In May 2021, Delhivery landed a USD 277 million check from marquee investors like Fidelity and GIC at a valuation of USD 3 billion. Barely two months later, it raised USD 100 million in strategic capital from FedEx Express, a subsidiary of global logistics solutions provider FedEx Corp. Prior to these two rounds, the company had raised capital almost two years ago—a USD 413 million round led by SoftBank Vision Fund, which catapulted the startup into a unicorn. So far, it has raised USD 1.4 billion in fund, including the most recent round.

Fixel’s India connect

In 2010, Fixel came to India as Tiger Global’s managing director and started writing checks for new e-commerce startups like Flipkart, which was then a book-selling platform, online footwear and clothing store Myntra, and Mom Supplies, which ran babyoye.com.

But it wasn’t until May 2014 that the American hedge fund went on an investment frenzy.
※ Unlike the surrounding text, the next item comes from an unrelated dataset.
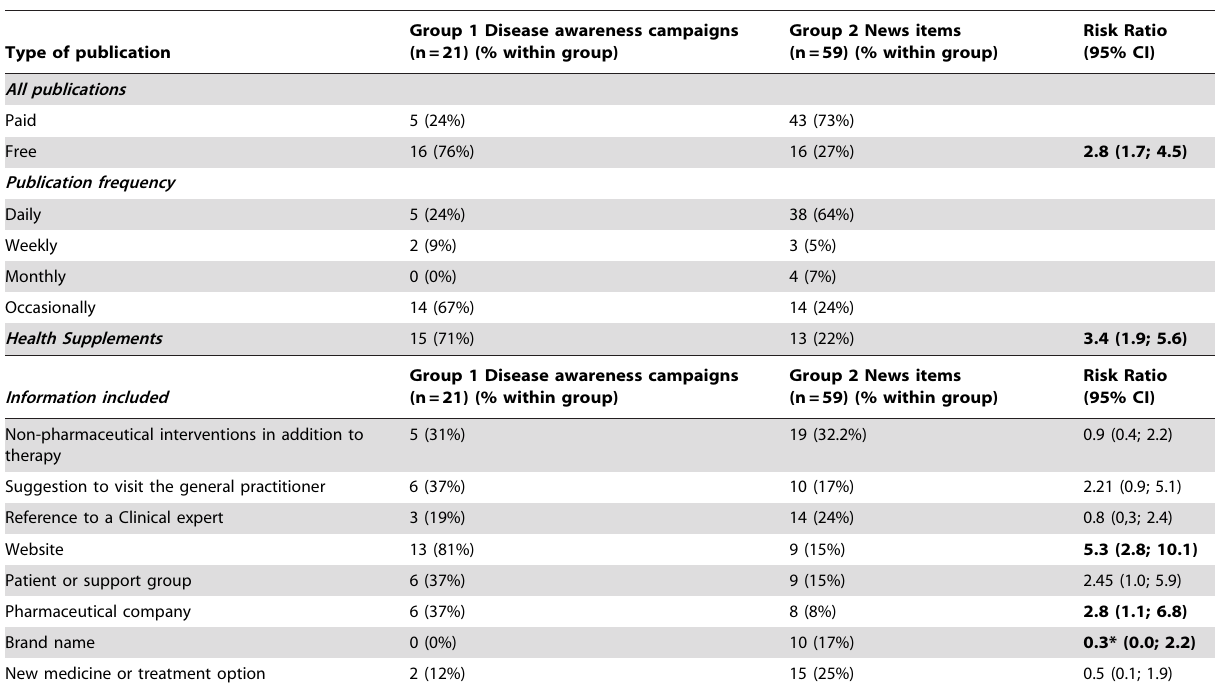
Table 2. Material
Fixel reportedly pumped in more than USD 1.5 billion in over two dozen startups over the next 18 months, betting big on India’s internet story. Tiger Global’s aggressive investments, according to a Mint report, led to a funding boom for startups, as other investors like SoftBank Group, Sequoia Capital, Accel Partners followed suit. During this period, valuations of Indian internet startups saw a meteoric rise.

That story didn’t quite turn out as Fixel had expected. Unlike consumers in China, millions of Indian consumers, who were coming online on the back of increasing smartphone penetration, did not spend as much money as VCs had imagined. Thus, the consumer internet market in the world’s second-most populous country was not growing fast enough.
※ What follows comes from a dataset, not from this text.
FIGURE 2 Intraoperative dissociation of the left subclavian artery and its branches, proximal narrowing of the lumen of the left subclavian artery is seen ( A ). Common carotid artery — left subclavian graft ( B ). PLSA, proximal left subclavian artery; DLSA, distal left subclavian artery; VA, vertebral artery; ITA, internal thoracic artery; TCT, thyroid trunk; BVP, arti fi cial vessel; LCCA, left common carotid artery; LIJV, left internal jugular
By the end of 2015, Fixel froze startup investments in India, a move that was again replicated by the larger VC community, which resulted in a funding crunch in 2016 and 2017. Compared to USD 6.6 billion in funding raised by Indian startups in 2015, the homegrown companies attracted USD 4.8 billion and USD 4.7 billion in 2016 and 2017, respectively.

During those two years, Tiger Global sold some of its shares in Flipkart and Ola to SoftBank Group. Two other portfolio companies, jewelry retailer CaratLane and online music platform Saavn, were also bought out by Indian conglomerates Tata and Reliance, respectively. With these exits, Fixel earned close to USD 1 billion for Tiger Global. In 2018, when American retailer Walmart acquired Flipkart for USD 16 billion, the exit gave the VC firm a return of USD 3.5 billion.

Fixel quit Tiger Global as a partner in June 2019 after 13 years. After leaving the firm, he started the process of launching a billion-dollar fund, Addition, which he rolled out as soon as his non-compete agreement with his former employer expired in July 2020.

With Addition, Fixel is looking to back multi-stage startups. He kicked off his investments in India in September 2020 with Inshorts—the same time his previous employer, Tiger Global, was stepping up its game in India under Scott Shleifer, who took over Fixel’s position after his departure.

Tiger Global—the top VC firm in the country in terms of deal value last year—has already turned 11 startups into unicorns in 2021, including fintech firm BharatPe, conversational messaging startup Gupshup, social commerce startup DealShare, home service platform Urban Company, and wealth tech firm Groww, and e-grocer Grofers.

A report by local media Economic Times said while Delhivery is Fixel’s second Indian investment from Addition, he has been putting his personal money in several local early-stage startups, but those investments have not been officially announced.